Aradan birkaç gün geçtikten sonra yine onun evinde buluştuk. Hiç vakit kaybetmeden hemen öpüşmeye başladık. O benim benim bütün elbiselerimi üzerimden çıkardı, sadece sütyenim ve külodum kalmıştı. Dolgun göğüslerimi sütyenimden çıkarıp öpmeye başladığında bende film kopmuştu zaten. O da küloduna kadar soyundu ve yatağa uzandık. Her tarafımı deli gibi öpüyor yalıyordu. Sonra külodumu da çıkarıp amıma doğru yol aldı. Ama kaymak gibi amımı nasıl yalıyor, nasıl öpüyordu. Bunu sizlere yazarken bile şu an onu arzuluyorum. O amımı yalarken, bende de hayatımda ilk defa kocamın sikinden başka bir siki görmenin heycanı vardı. Ben de onun külodunu çıkardığımda siki muhteşemdi. Bu belki klişe gibi gelebilir, ama gerçekten siki benim Eşiminkinden daha büyüktü...
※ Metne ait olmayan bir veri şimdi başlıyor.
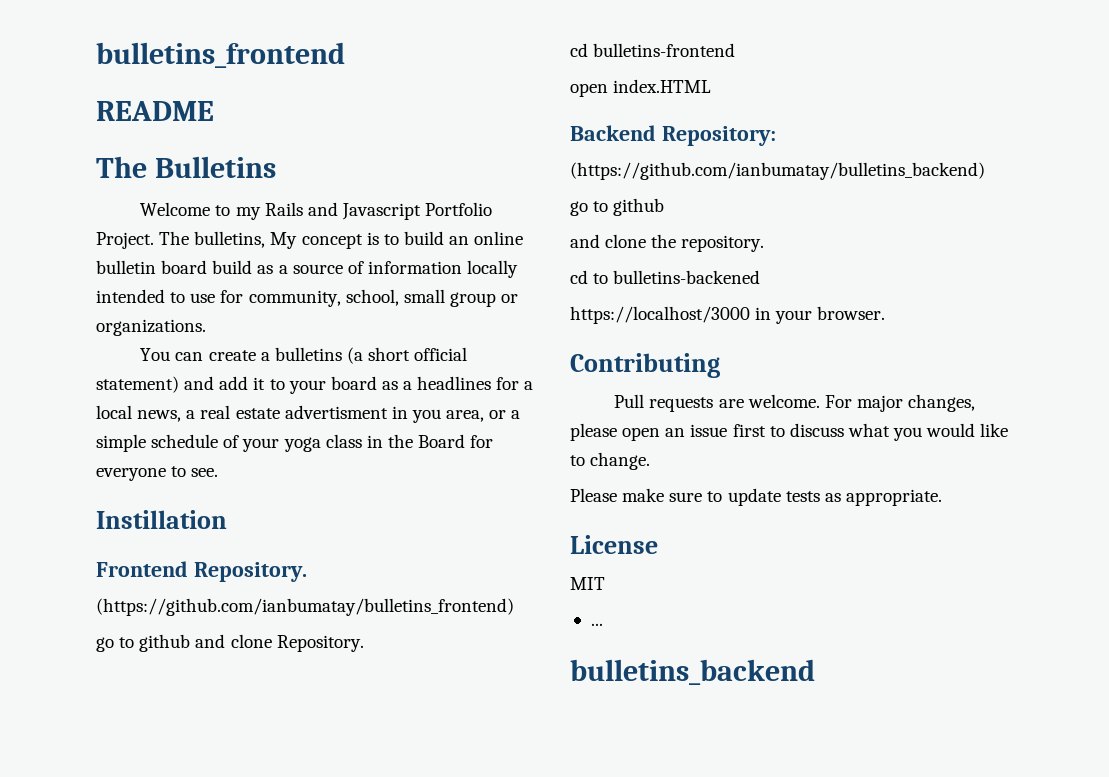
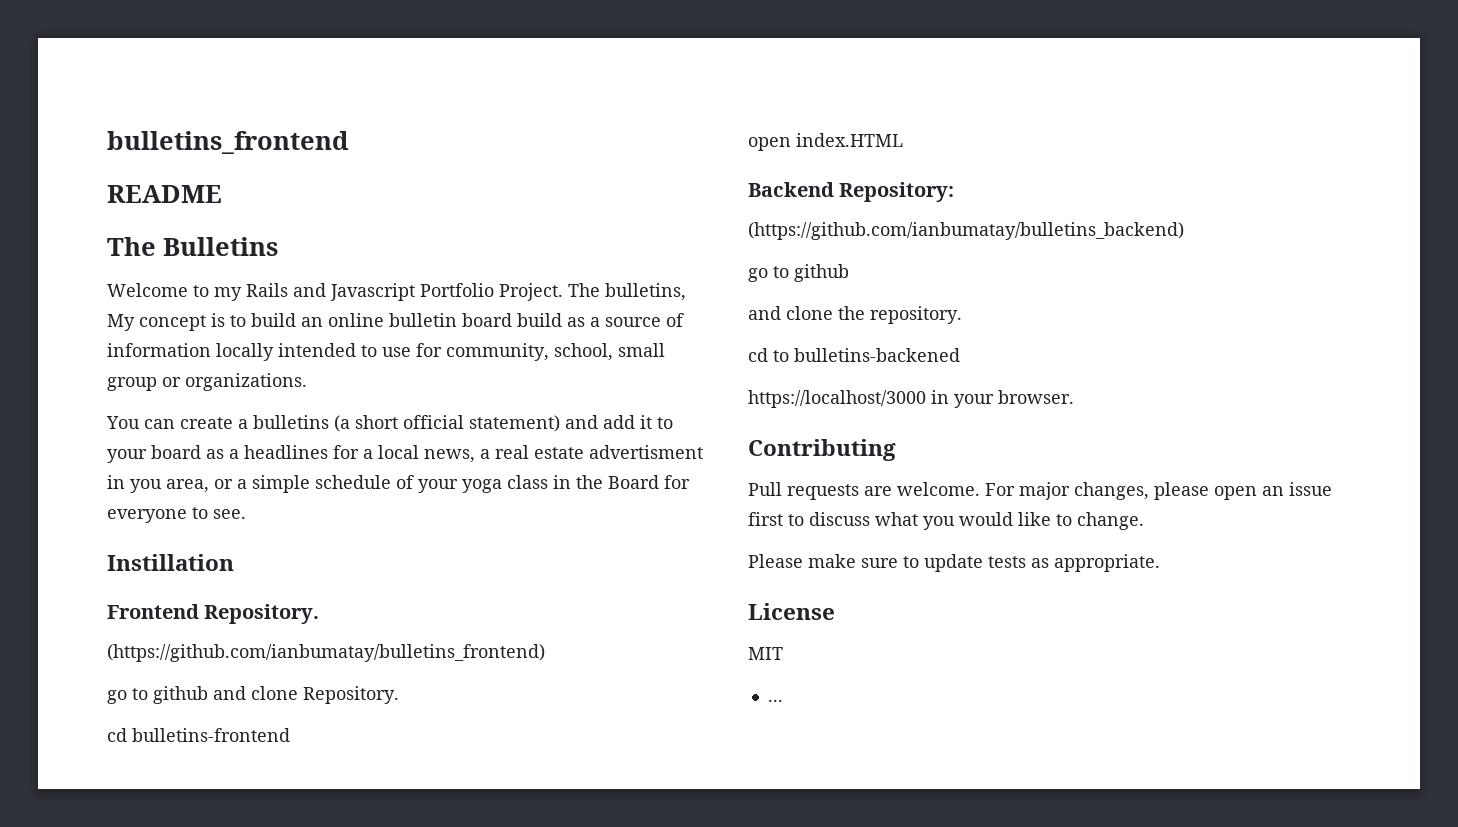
[570,659,815,685] // bulletins_backend -> (783, 700) none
Yalama sırası bana gelmişti. Sex dergilerini çok okuduğumdan kendimi hep geliştirmişimdir. Eşim de sikini yalamama bayılırdı, fakat böyle bir siki yalamak benim için anlatılmayacak kadar heycan vericiydi. Sikini yalamaya başladığımda onun mest olduğunun farkındaydım. Yaladığım bu tüysüz sik çok hoşuma gitmişti. Bir hamleyle beni sırt üstü yatırdı ve sikini şelale olmuş amıma soktu. Kökledikçe köklüyor. Ooohhhhh! Dünya varmış be! Bu nebiçim bir zevkti, bu nebiçim bir duyguydu! Tükürmüşüm aldatmasına da yanlışına da. Ağlarım heba olmuş 17 seneme. Bilseydim aldatmanın ve böylesine sikişmenin tadının anlatılmaz güzel olduğunu, kesinlike önceden sikişirdim. Tabii önüne gelen herkesle değil, tanıdığın güvendiğin biri olması gerek.
Ertesi günlerde yine onun evinde buluşmaya ve sikişmeye devam ettik. Sürekli bana 'meleğim' diyor. Her seferinde deli gibi sevişiyoruz ve sikişiyoruz. Bana, "Kocanı bırak benimle evlen!" diyor. Ama asla böyle birşey yapmam, çünkü eşimi seviyorum, herne olursa olsun eşim benim Hayat Arkadaşım. Neyse boşverin bunları, eşimle evliliğimiz gayet güzel devam ediyor. Ama sikişmenin ve gerçek seksin zevkini sevgilimden alıyorum, onun sikini seviyorum, beni hoyratça sikmesini, amıma köklemesine bayılıyorum.
Demek ki insan eşini sevse de, sexle evliliği ayırabiliyormuş. Erkekler için olsun, Kadınlar için olsun sevişmek bir sanattır, kimi bunu becerir, kimi sınıfta kalır. Eşimi aldattığıma pişman değilim ve 17 yıllık evlilik hayatımda kaybolan heyecanı sevgilimle dolu dolu yaşıyorum. Hanımlara diyorum ki, sikişin sikişebildiğiniz yere kadar, hayata bir kere geldik! Bol sexli güzel günler bizlerin olsun. Hepinize Mucukkk!